On Better Ballymun Day, you can spot the leaders easily. They are the ones in hoodies, clipboards in hand, moving between teams, checking progress, solving problems and encouraging volunteers.

These are the Leaving Cert students from Trinity Comprehensive School in Ballymun, and for this one powerful day of action, they are not just participants. They are project managers.

Across Ballymun, more than 60 community projects take place, from tree planting and biodiversity work to painting murals, cleaning shared spaces and building community gardens. The initiative, developed by the students themselves, mobilises schools, clubs, organisations and residents to work together to improve their neighbourhood. Better Ballymun Day has grown into a major annual event, bringing together thousands of volunteers to take practical action and celebrate community pride.

But behind the scenes of every successful project is a team of young leaders making sure everything runs smoothly.

Learning leadership by doing

Each Leaving Cert student takes responsibility for a specific project. They manage volunteers, coordinate tasks and keep the work on track. Their clipboard becomes a symbol of leadership. It holds a checklist of materials, a list of volunteers, a timeline of tasks, and sometimes a reminder that a quick word of encouragement can keep a team motivated.

It is leadership that looks less like giving orders and more like supporting others to succeed.

This approach echoes the philosophy of Robert K Greenleaf, whose concept of servant leadership emphasises that the best leaders begin with a desire to serve. In this model, leaders focus on empowering others, listening carefully and helping people grow.

On the streets, parks and community spaces of Ballymun, that philosophy becomes real. Students are not just directing projects.
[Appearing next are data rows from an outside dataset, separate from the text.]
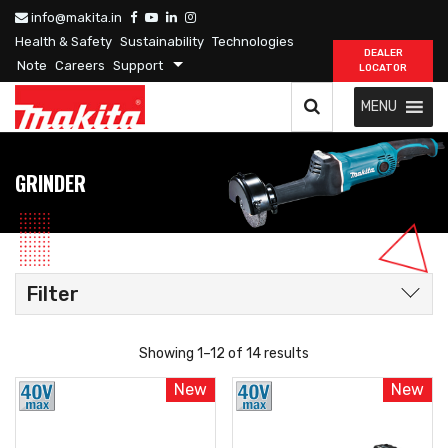
info@makita.in
Health & Safety
Sustainability
Technologies
DEALER
Note
Careers
Support
LOCATOR
MENU
GRINDER
Filter
Showing 1–12 of 14 results
New
New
They are supporting volunteers, solving problems and making sure everyone feels part of the effort.

A real world classroom

While the projects may involve planting flowers, painting walls or picking litter, the real learning runs much deeper.

Students are developing key life and career skills including

Project management through planning tasks, allocating resources and keeping work on schedule
Communication through briefing volunteers, coordinating teams and working with community partners
Teamwork through motivating diverse groups of people toward a shared goal
Problem solving through adapting quickly when plans change on the ground

As school principal Frances Neary explains

“Active citizenship isn’t just something you read about in a text book. It about picking up a paintbrush, a littler picker, putting on gloves and getting out there and making your place a better place. Making your place a Better Ballumun.”
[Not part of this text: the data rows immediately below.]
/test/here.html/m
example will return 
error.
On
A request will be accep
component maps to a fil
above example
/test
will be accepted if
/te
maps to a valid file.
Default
Leading their community forward

Better Ballymun is about more than one day of activity. It is about empowering young people to take ownership of their community and to see themselves as leaders of change. The initiative gives students a voice and encourages them to actively shape the place they live.

And perhaps that is why the sight of those clipboards matters.

They are more than project notes. They are a sign that young people are trusted with responsibility. Planning projects, guiding teams and helping transform their community.

In Ballymun, leadership does not always stand behind a podium.

Sometimes it wears a hoodie, carries a clipboard and quietly gets things done.